- **Text to read**:
---+---

Experimental data has demonstrated that a solid strainer arm or protuberance every 0.31 inches of inside drain orifice circumference is necessary to capture 95% of hairs that are 4 inches in length or greater (the size of hairs shown in the experimental data to be the ones most prone to causing clogs in plumbing by wrapping around protuberances or defects in the plumbing encountering fluid stream flow).

Halving that strainer arm to circumference ratio to one strainer arm every 0.628 inches decreases the capture of hairs to as low as 48% of hairs entering the drain orifice (thereby allowing 52% of hairs to pass into distal plumbing and cause clog formation). Use of four cross members as shown in the prior art devices demonstrates a ratio of one strainer arm for every 1.7 inches of drain wall circumference (in the typical United States bath tub drain orifice diameter of 1.5 inches). It is clear that use of drain cross members (of which the typical number is 4 in legacy drains) to capture hair in the waste stream would allow a majority of hair to pass into distal plumbing, causing subsequent clogs.

A central support shaft/screw 200 as shown in FIG. 3 and FIG. 4 may be attached to the bottom cross member of the drain receptacle, and in most cases will be able to be threaded solidly into a mating relationship with the threaded hole. Legacy drain receptacles without a threaded cross member will not accept threaded shaft/screw 200, and in such cases˜the screw/shaft 200 may be truncated, allowing strainer plate 106 to fit flush on cross members of the receptacle. In such a case, the outside edge of strainer plate 106 holds device 99 in place by fitting snuggly in the drain receptacle, perhaps with the aid of plumbers tape placed circumferentially around the base of strainer plate 106. Alternatively, the manufacturer may decide to make strainer plate 106 integral to a drain receptacle.

The superior portion of strainer plate 106 defines a central opening 207 to receive the screw 200, and to serve as a cover for spring 208. The strainer base 106 may include two through-bores 210 to allow for drainage of liquid from within the spring cover.

A central body 103 has a generally cylindrical shape, and the vertically oriented fingers 104 (integral to the central body 103) extend parallel with one another and are spaced apart from each other about the cylindrical central body 103. Each of the fingers 104 has a lower end portion 108 that extends downward independently and that have a rough or abrasive-coated surface aligned generally tangential to the circumference of the central body 103. The lower end portion 108 of each finger is aligned with one of the correspondingly shaped holes 109 defined by the strainer plate 106.

---+---

- **Data extract**:
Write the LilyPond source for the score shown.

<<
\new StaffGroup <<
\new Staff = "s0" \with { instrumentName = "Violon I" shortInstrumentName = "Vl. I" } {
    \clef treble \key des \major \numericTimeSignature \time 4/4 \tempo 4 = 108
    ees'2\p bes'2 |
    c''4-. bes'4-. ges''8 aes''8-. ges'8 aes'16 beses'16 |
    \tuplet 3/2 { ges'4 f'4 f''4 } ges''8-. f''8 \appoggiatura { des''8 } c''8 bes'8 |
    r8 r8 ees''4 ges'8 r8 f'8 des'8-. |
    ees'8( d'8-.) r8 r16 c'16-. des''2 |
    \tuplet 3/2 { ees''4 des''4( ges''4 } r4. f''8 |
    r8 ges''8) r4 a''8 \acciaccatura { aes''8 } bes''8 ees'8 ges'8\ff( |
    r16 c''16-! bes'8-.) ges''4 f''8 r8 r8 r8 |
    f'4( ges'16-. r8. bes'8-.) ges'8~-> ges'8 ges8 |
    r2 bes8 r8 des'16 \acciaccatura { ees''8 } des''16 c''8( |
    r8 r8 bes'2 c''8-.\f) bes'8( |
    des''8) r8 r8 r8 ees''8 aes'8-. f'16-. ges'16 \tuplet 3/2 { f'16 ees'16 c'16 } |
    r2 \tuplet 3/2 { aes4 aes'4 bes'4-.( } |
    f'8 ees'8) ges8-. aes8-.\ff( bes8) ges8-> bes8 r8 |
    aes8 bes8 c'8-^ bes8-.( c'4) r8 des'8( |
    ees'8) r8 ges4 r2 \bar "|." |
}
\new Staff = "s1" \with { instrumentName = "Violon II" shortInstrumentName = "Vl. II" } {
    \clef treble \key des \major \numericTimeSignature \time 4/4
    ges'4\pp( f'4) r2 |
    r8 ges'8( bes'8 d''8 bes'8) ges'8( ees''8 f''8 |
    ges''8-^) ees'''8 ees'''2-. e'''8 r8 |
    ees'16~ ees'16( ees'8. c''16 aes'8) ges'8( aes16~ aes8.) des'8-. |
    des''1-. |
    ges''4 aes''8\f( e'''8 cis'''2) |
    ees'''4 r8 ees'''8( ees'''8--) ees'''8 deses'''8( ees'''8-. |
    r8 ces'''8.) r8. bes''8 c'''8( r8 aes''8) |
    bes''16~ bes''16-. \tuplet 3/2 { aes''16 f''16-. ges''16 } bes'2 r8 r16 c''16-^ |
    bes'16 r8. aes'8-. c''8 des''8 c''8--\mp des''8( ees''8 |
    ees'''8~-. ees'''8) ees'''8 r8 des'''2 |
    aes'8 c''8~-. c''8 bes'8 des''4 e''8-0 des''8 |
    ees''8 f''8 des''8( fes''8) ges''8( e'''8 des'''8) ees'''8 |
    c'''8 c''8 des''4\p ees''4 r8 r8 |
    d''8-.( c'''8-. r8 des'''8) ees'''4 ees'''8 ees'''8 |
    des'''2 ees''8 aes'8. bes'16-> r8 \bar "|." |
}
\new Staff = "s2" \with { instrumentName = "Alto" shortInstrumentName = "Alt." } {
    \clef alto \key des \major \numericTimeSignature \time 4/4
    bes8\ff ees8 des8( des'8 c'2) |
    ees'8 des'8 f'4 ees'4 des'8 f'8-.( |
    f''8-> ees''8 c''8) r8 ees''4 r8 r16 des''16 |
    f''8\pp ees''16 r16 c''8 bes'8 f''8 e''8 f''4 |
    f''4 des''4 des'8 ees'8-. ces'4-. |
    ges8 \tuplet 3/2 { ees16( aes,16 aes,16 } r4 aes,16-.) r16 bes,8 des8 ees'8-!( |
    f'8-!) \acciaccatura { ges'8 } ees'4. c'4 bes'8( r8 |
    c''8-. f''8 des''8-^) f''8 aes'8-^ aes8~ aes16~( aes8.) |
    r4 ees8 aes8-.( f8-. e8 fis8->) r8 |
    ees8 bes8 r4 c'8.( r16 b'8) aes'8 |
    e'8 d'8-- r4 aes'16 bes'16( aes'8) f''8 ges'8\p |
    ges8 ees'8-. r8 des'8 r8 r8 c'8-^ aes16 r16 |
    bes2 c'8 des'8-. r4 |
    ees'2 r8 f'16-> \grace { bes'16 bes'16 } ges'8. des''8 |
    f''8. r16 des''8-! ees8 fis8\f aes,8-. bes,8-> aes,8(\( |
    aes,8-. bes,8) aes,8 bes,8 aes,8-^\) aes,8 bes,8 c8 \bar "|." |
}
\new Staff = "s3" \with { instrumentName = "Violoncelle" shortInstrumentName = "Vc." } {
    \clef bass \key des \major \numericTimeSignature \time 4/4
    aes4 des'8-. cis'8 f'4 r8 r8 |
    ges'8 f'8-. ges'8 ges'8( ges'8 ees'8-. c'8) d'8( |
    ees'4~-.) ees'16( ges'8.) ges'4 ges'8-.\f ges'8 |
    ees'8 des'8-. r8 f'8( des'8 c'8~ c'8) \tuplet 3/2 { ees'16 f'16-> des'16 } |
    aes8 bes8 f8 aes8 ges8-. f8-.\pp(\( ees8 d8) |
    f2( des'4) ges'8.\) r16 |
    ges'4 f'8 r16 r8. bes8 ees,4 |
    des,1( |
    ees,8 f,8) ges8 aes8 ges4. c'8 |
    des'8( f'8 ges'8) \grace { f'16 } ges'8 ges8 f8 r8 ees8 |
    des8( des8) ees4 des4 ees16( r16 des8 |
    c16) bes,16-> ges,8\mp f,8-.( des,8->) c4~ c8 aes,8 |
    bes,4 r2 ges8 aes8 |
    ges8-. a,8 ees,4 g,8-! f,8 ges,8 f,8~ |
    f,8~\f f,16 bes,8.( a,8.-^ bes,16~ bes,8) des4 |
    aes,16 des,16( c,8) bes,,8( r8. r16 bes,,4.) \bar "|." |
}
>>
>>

---+---

- **Problems to work on**:
1 – Identify every measurement in inches that the drain strainer text gives, and list each one with the thing it measures.
2 – Print everything in the drain strainer text from "Experimental data has" down to "fluid stream flow).".

- **Answers per task**:
1 –
- 0.31 inches: the spacing of solid strainer arms or protuberances along the inside drain orifice circumference needed to capture 95% of hairs
- 4 inches: the length of the hairs most prone to causing clogs (4 inches or greater)
- 0.628 inches: the halved ratio of one strainer arm per this length of circumference, which captures as few as 48% of hairs
- 1.7 inches: the length of drain wall circumference per strainer arm when four cross members are used, as in the prior art devices
- 1.5 inches: the typical United States bath tub drain orifice diameter

2 –
Experimental data has demonstrated that a solid strainer arm or protuberance every 0.31 inches of inside drain orifice circumference is necessary to capture 95% of hairs that are 4 inches in length or greater (the size of hairs shown in the experimental data to be the ones most prone to causing clogs in plumbing by wrapping around protuberances or defects in the plumbing encountering fluid stream flow).